The accelerometers will be registering a constant acceleration due to gravity, plus any acceleration the device is subjected to by the user, plus noise.
You will need to low pass filter the samples to get rid of as much irrelevant noise as you can. The worst of the noise will generally be higher frequency than any possible human-induced acceleration.
Realise that when the device is not being accelerated by the user, the only force is due to gravity, and therefore you can deduce its attitude in space. Moreover, when the total acceleration varies greatly from 1g, it must be due to the user accelerating the device; by subtracting last known estimate of gravity, you can roughly estimate in what direction and by how much the user is accelerating the device, and so obtain data you can begin to match against a list of known gestures.

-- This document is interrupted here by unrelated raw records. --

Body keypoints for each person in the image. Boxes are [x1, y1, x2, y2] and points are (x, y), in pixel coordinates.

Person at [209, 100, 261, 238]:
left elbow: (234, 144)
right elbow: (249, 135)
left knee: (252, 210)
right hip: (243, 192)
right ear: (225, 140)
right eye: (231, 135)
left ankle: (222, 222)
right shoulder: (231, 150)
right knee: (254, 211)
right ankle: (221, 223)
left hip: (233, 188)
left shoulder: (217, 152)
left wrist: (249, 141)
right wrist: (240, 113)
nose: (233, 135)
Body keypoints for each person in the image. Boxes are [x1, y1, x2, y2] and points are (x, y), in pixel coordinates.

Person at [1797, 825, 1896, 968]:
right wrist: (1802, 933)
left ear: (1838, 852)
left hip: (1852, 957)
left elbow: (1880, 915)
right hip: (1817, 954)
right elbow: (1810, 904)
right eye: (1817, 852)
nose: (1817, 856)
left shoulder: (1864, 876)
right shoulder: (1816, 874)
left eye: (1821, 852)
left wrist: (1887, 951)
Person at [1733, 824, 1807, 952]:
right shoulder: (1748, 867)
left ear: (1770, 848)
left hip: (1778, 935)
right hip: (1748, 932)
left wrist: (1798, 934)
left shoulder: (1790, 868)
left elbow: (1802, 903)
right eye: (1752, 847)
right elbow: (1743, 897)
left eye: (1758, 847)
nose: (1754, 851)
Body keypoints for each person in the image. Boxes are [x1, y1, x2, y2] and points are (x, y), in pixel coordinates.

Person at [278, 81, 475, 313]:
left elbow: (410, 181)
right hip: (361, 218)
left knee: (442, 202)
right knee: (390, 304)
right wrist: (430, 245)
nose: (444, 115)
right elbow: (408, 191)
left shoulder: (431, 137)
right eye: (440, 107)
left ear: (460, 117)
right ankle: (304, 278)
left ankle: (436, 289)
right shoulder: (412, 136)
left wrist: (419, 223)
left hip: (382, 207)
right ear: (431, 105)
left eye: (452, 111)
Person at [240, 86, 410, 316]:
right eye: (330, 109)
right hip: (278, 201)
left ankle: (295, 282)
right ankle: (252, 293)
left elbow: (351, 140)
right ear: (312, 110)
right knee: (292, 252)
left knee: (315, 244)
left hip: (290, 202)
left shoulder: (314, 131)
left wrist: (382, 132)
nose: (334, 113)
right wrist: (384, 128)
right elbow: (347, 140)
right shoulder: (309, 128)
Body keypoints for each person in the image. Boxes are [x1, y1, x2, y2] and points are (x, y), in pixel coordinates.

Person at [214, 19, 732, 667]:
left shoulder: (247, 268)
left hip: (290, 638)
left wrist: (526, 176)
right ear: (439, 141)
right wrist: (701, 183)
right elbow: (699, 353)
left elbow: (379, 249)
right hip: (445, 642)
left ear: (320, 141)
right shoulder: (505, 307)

With a single three-axis accelerometer you can detect the current pitch and roll, and also acceleration of the device in a straight line. Integrating acceleration minus gravity will give you an estimate of current velocity, but the estimate will rapidly drift away from reality due to noise; you will have to make assumptions about the user's behaviour before / between / during gestures, and guide them through your UI, to provide points where the device is not being accelerated and you can reset your estimates and reliably estimate the direction of gravity. Integrating again to find position is unlikely to provide usable results over any useful length of time at all.
If you have two three-axis accelerometers some distance apart, or one and some gyros, you can also detect rotation of the device (by comparing the acceleration vectors, or from the gyros directly); integrating angular momentum over a couple of seconds will give you an estimate of current yaw relative to that when you started integrating, but again this will drift out of true rapidly.